香ばしさなどの技を感じなかった半面「硬い」「ブヨブヨ」という最低ランクの品質でもない。専門店のうなぎには遠く及ばないものの「こんなもんでしょ」と納得できるうなぎである。
逆にごはんはお世辞にも「美味しい白米!」ではなかったため、どうしてもごはんに対して多めのうなぎが必要。提供時間にもややムラがあり “うなぎ待ち” が発生したことは事実だ。
・うなぎ以外作戦
もちろん「うなぎ以外の食べ放題メニューでごはんをやっつける作戦」も考えた。……が、から揚げやフライドポテトでは戦力になるとは思えず、むしろ足を引っ張るハズ。せいぜい「あら汁」が役に立ったくらいだ。ところが……

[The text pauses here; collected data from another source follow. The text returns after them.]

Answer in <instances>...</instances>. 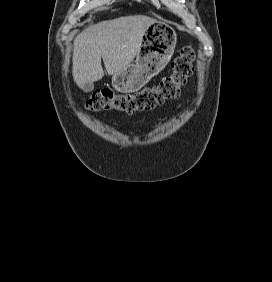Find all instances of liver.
I'll list each match as a JSON object with an SVG mask.
<instances>
[{"instance_id":"6515ba94","label":"liver","mask_w":272,"mask_h":282,"mask_svg":"<svg viewBox=\"0 0 272 282\" xmlns=\"http://www.w3.org/2000/svg\"><path fill=\"white\" fill-rule=\"evenodd\" d=\"M157 21L144 15L124 16L91 25L74 40L72 74L83 89L104 76L123 71L135 58L146 29Z\"/></svg>"}]
</instances>
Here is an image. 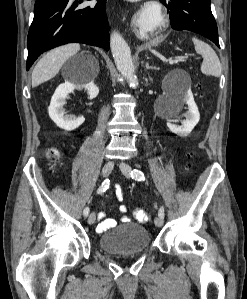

うなぎオンリーで白米を食べ進めていた私を横目に、あひるねこはうなぎに限界を迎えた様子。そんなあひるねこが迷いながらも「白米のお供」にチョイスしたのが……
天ぷら……!
そして寿司……!!
200歩譲って天ぷらは理解できる。……が、寿司で白米を食べるだと……? さっきからやたら無口だと思っていたが、ついに血迷ってしまったのか? だが、あひるねこはおもむろに……
寿司で白米いったーーーー!
結果的に私がうなぎ5枚、あひるねこはうなぎ4枚、さらに天ぷら・寿司・もずく酢・あら汁・シューアイス等々を食べ尽くし「かにざんまい」を後にしたのであった。
不思議なのは『うなぎ食べ放題』が、お得だったのかお得じゃなかったのか、いまだによくわからないこと。スーパーの価格に照らし合わせれば、特に損をした気持ちにはなっていない。
一方で「得したな~!」とも思えないのは、義務感を伴う「ごはんデスゲーム」の影響なのだろうか? 食べ残したら罰金という意識が常にあったため、確かに食事への集中力は欠けていた。
なので、超テンコ盛りのごはんを瞬殺できるくらいの方であれば確実に元が取れるだろう。ごはんデスゲーム、品揃え、そしてスモークをまとったうなぎ丼。うなぎよりもカオスな記憶しか残っていない『うなぎ食べ放題』であった。